Chapter IV

Contains spoilers

Overview

During the final nights of Carnevale, Sabine maintains her restraint while deepening her feigned friendship with her chosen prey, a young woman in a gilded lily mask. As hunger sharpens her senses, Sabine learns the woman's name and circumstances, accompanies her even into daylight, and cements trust. On the last night, after fireworks signal the end of revelry, Sabine finally attacks and drains her. The kill is rapturous, confirming the payoff of Matteo's delayed-hunt game.

Summary

On the fifth night of the game, Sabine sees her marked woman walking with a greedy, inattentive man and briefly considers the need to manage him. On the sixth night the woman is alone. Sabine follows her from her door to San Marco, observes her fascination with living statue performers, and engineers an encounter at a jester’s act. Sabine pretends recognition, draws the woman in with light banter, and lets herself be led to more performers.

On the seventh night, Sabine learns the woman’s name: Bianca. Bianca is twenty-two, recently engaged to the boorish man, and new to Venice from Modena. Left to her own devices while her fiancé gambles, Bianca is charmed by Sabine’s company and believes she has found a friend. Sabine frames the impending kill as mercy, convincing herself she will spare Bianca from marriage’s burdens.

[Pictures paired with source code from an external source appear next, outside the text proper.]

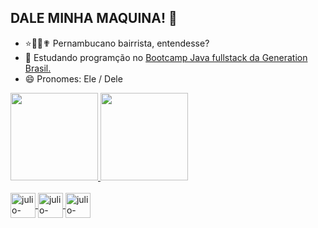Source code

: ## DALE MINHA MAQUINA! 👋
    
- ⭐🌈🌞✟ Pernambucano bairrista, entendesse?
- 🌱 Estudando programção no [Bootcamp Java fullstack da Generation Brasil.](https://brazil.generation.org/)
- 😄 Pronomes: Ele / Dele

<div>
  <a href="https://github.com/JU7I0">
  <img height="140em" src="https://github-readme-stats.vercel.app/api?username=JU7I0&show_icons=true&theme=swift&include_all_commits=true&count_private=true"/>
  <img height="140em" src="https://github-readme-stats.vercel.app/api/top-langs/?username=JU7I0&layout=compact&langs_count=7&theme=swift"/>
</div>

 <div style="display: inline_block"><br>
  <img align="center" alt="julio-html5" height="40" width="40" src="https://cdn.jsdelivr.net/gh/devicons/devicon/icons/html5/html5-original.svg" />
  <img align="center" alt="julio-css3" height="40" width="40" src="https://cdn.jsdelivr.net/gh/devicons/devicon/icons/css3/css3-original.svg" />
  <img align="center" alt="julio-python" height="40" width="40" src="https://cdn.jsdelivr.net/gh/devicons/devicon/icons/python/python-original.svg" />
</div>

By the eighth night Sabine’s hunger is acute but unusually clear, sharpening her senses and focus. On the ninth night, Sabine and Bianca sit on the Ducale’s upper colonnade inventing stories about masked dancers, with Bianca’s love of novels fueling the tales and Sabine drawing on memory. Bianca urges Sabine to join her the next day to see a menagerie in the square, and Sabine surprisingly agrees.

In daylight, Sabine suffers from the sun despite a parasol gifted by Alessandro, while Bianca revels in spring’s arrival. They view caged animals—bears, monkeys, and birds—but it is the big cats that captivate Sabine, who approaches a lion that retreats from her predatory presence. When a tiger startles Bianca, she clings to Sabine, unwittingly seeking comfort from the greater predator.

As Carnevale ends, fireworks blaze over Venice on the tenth and final night. After the festivities, Sabine walks the wine-flushed, unmasked Bianca home. Near her lodging, Sabine guides Bianca into a narrow alley and removes her own mask; Bianca touches Sabine’s hair with trusting curiosity. Sabine prepares to strike but is briefly interrupted when the fiancé stumbles past without noticing them.

Once he is gone, Sabine presses Bianca gently against the wall, bows her head to Bianca’s throat, and bites. The feeding is ecstatic; each heartbeat seems to reward the ten days of restraint and hunger. Sabine drinks until Bianca collapses, empty, then carries the stolen, temporary heartbeat within her all the way home.

Who Appears

  • Sabine (formerly María Olivares)
    vampire protagonist; maintains restraint during a ten-day hunt, befriends her prey, endures daylight with a parasol, and finally kills Bianca at Carnevale’s end.
  • Bianca
    new; twenty-two, from Modena, recently engaged; befriends Sabine during Carnevale, spends days and nights with her, and is ultimately drained by Sabine.
  • Bianca’s fiancé
    new; inattentive, gluttonous gambler; briefly appears and unknowingly passes the alley where Sabine is about to feed.
  • Alessandro
    Matteo’s mortal painter; indirectly present via the parasol he gave Sabine for daylight.